For the markets, France does not need any particular risk. And surprisingly, there are manypoliticians ofopposition to Macronism seems regrettable.

Rating agencies, which act as watchdogs for lenders, noted that deficit forecasts had worsened.They noted that we will face difficulties if, for example, the western world enters a recession or if the French president does not respect his schedule of planned structural reforms. But forwait, “it works…” say money market players.

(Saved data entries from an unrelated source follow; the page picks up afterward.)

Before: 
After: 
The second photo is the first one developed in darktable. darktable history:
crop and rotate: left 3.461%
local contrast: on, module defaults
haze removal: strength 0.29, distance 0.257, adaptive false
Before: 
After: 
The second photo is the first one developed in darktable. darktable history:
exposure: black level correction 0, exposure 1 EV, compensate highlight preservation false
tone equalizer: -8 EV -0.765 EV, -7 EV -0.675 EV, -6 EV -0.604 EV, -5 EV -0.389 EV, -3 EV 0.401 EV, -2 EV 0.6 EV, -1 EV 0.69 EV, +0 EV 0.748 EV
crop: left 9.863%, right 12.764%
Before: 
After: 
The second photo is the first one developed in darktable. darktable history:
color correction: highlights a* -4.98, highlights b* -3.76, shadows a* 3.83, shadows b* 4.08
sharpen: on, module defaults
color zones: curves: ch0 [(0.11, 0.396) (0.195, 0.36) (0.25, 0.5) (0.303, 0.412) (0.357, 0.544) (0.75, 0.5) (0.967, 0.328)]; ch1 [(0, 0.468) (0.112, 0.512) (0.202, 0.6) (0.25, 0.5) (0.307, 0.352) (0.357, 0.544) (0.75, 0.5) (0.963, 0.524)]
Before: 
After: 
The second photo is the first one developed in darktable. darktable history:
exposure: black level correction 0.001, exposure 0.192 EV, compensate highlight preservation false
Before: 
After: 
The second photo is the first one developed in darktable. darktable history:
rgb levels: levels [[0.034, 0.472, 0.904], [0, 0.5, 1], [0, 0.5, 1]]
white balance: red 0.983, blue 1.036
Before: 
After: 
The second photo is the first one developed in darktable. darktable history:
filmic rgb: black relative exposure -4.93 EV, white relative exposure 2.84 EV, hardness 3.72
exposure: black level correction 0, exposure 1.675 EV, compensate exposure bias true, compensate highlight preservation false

In fact, the two most listened to agencies, S&P and moodys, monitor the state of evolution of economic performance in the country but also evaluate the state of progress of structural reforms, productivity gains, stable budget consolidation and stronger than expected economic growth.

The two agencies report that markets have no illusions about President Macron’s ability to quickly reduce his public debt, but they considerethe reforms launched in pensions and in energy transfer, also the restoration of the nuclear fleet, are positive elements that make it possible to support a large debt for a long time. System reform actionseme French, added to the maintenance ofa guarantee of the European Union and in particular of the pooling assumed by France and byGermany, allows loans that exceed the standards oforthodoxy.